* _EXERCISE DATA_:
########

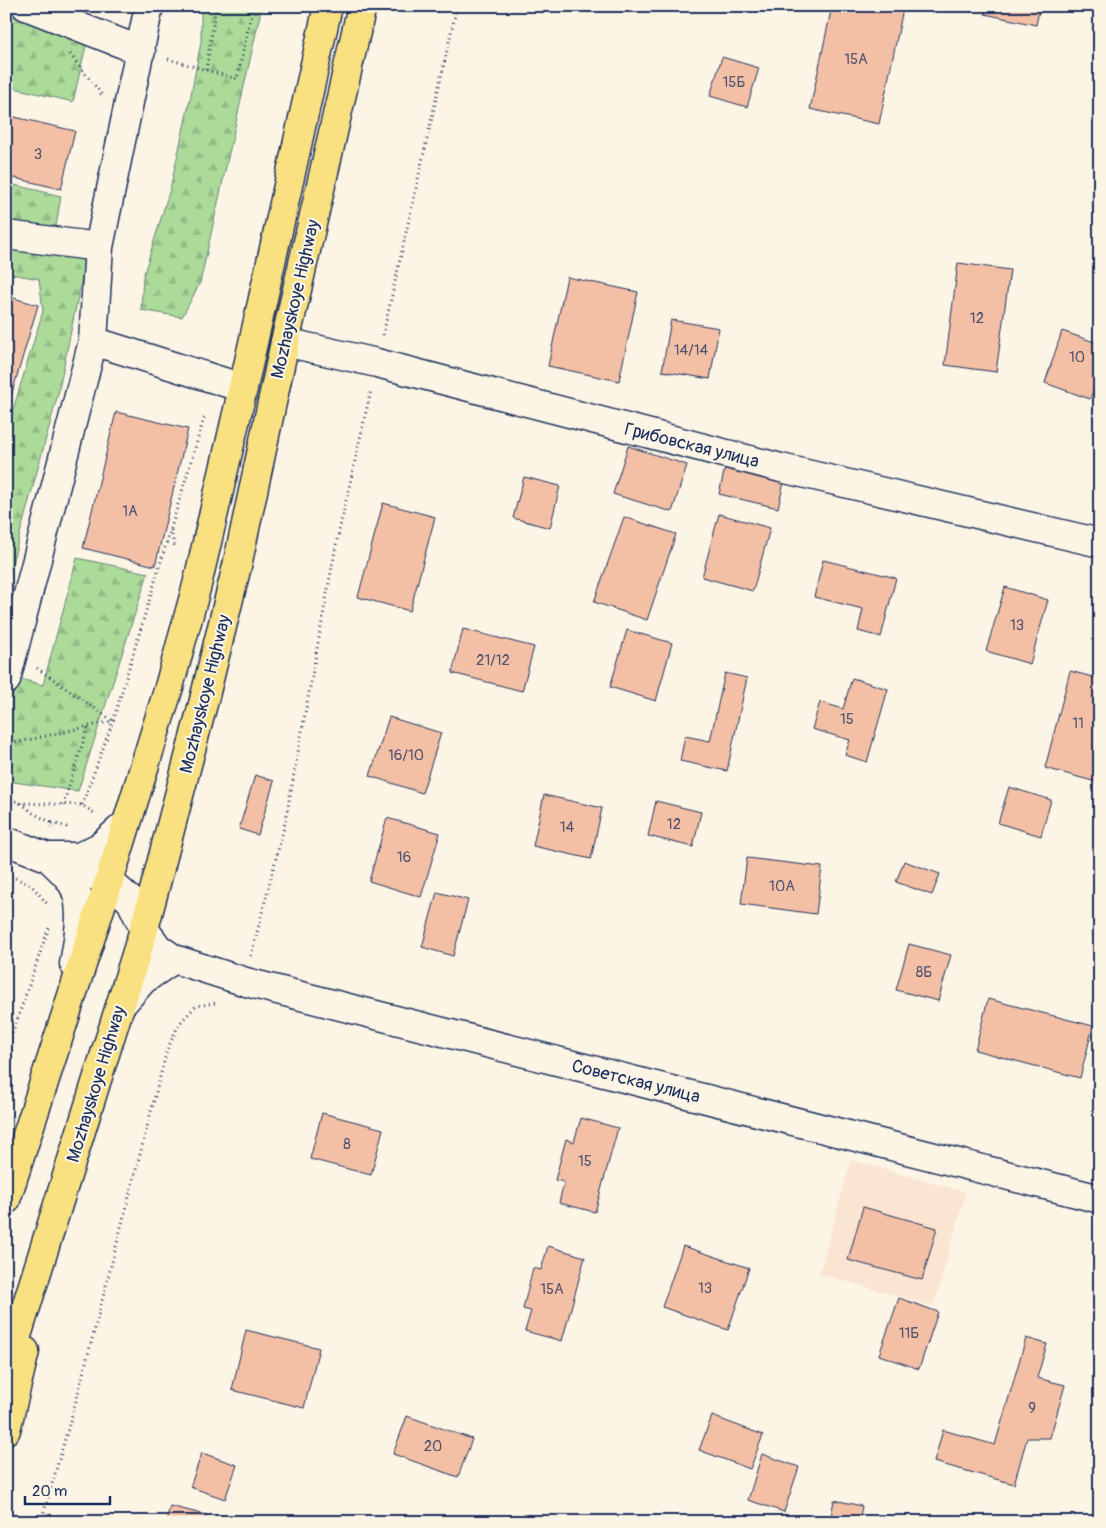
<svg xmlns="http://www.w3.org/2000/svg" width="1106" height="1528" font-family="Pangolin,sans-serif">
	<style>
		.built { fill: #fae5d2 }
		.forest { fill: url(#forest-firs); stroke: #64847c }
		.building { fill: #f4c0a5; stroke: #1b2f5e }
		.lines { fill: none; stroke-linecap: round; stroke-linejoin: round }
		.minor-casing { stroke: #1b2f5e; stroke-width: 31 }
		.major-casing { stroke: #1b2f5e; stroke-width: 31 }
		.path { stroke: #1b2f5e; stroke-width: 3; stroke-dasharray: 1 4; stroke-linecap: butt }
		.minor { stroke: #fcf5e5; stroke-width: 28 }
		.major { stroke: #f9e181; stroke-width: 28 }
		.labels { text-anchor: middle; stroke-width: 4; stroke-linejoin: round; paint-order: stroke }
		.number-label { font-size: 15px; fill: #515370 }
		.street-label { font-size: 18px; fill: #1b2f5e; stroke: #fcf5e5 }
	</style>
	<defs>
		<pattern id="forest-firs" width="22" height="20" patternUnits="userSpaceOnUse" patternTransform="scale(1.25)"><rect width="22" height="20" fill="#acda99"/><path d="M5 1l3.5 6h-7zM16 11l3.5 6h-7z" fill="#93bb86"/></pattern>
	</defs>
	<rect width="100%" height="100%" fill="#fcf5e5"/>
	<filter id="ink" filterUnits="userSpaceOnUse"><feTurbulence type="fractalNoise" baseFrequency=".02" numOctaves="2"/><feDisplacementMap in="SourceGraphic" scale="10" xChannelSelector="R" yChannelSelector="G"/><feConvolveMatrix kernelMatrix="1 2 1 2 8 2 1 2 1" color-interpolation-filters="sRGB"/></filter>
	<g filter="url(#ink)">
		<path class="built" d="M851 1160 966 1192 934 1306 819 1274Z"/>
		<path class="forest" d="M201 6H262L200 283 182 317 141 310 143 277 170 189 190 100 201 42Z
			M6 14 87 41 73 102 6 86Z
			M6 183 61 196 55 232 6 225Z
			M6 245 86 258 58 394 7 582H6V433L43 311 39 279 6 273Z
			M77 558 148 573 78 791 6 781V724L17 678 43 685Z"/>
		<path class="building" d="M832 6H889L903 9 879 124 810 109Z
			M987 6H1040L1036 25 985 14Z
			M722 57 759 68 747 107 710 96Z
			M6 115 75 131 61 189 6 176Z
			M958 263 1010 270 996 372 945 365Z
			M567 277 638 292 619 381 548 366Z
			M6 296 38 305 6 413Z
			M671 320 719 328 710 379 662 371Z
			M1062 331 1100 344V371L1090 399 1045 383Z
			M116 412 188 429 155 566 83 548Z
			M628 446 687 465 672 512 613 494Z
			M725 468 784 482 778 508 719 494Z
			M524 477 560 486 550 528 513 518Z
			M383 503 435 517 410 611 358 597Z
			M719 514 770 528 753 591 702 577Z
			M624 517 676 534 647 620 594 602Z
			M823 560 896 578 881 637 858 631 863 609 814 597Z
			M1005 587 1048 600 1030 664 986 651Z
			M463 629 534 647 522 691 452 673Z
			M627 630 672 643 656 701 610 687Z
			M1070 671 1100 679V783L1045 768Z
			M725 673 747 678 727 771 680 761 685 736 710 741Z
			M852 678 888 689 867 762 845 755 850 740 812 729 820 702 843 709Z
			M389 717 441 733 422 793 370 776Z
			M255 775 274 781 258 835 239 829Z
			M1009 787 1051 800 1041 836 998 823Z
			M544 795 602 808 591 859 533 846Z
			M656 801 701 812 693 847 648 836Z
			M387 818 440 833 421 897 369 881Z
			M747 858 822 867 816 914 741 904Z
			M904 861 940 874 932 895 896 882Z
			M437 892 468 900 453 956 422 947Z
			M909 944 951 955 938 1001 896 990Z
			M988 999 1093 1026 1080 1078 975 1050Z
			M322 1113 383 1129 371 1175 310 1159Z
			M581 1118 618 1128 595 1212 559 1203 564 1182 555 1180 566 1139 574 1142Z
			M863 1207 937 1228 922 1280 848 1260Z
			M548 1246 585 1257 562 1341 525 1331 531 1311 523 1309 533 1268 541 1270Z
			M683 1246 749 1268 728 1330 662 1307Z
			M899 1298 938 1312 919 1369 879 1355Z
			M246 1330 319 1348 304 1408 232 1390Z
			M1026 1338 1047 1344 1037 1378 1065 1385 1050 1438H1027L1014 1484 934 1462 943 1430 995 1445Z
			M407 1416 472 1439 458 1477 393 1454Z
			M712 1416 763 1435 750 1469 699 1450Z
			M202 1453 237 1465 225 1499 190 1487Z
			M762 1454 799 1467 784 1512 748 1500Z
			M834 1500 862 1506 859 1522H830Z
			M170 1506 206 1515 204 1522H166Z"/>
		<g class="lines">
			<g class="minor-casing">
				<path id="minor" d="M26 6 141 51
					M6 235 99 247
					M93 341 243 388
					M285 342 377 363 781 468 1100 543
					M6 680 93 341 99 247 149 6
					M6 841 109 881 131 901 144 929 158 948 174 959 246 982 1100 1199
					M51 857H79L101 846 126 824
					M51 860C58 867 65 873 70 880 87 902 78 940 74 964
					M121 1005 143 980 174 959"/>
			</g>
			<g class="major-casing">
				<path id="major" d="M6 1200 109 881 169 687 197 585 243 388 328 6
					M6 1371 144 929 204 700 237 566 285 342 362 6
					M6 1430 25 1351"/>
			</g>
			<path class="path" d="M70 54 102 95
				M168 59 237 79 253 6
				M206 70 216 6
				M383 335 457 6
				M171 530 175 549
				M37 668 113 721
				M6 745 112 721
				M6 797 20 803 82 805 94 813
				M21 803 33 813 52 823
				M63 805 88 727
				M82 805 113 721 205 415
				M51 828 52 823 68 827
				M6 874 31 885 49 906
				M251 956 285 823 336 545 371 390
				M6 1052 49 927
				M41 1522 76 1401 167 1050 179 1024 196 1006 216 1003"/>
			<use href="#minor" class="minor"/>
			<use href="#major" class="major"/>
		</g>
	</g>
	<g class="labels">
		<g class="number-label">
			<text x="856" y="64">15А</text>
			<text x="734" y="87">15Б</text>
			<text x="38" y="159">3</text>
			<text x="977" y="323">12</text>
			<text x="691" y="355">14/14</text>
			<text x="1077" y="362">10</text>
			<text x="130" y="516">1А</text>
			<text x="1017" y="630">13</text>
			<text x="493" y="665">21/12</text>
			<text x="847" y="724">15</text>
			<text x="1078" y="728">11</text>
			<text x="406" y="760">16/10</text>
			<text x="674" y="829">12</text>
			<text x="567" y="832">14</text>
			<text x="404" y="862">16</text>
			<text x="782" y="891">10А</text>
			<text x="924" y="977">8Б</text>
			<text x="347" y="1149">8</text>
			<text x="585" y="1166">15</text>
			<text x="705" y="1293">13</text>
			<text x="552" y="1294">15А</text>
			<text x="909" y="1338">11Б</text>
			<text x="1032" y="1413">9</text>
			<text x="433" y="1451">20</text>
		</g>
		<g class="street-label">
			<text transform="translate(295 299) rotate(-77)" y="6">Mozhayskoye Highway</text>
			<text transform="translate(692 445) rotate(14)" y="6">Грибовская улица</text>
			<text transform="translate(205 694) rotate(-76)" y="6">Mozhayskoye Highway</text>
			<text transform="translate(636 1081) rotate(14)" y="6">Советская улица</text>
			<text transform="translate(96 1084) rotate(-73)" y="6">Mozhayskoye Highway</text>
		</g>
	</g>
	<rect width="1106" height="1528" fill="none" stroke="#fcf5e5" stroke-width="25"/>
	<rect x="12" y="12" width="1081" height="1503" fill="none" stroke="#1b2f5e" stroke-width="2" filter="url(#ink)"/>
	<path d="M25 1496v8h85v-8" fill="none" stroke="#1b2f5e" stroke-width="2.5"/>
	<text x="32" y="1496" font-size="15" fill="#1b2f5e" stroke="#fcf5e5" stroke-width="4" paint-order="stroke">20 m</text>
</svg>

########

* _REQUIRED WORK_:
Among the records, find all lines that include the string "linecap" and return them.

* _SOLUTION BELOW_:
		.lines { fill: none; stroke-linecap: round; stroke-linejoin: round }
		.path { stroke: #1b2f5e; stroke-width: 3; stroke-dasharray: 1 4; stroke-linecap: butt }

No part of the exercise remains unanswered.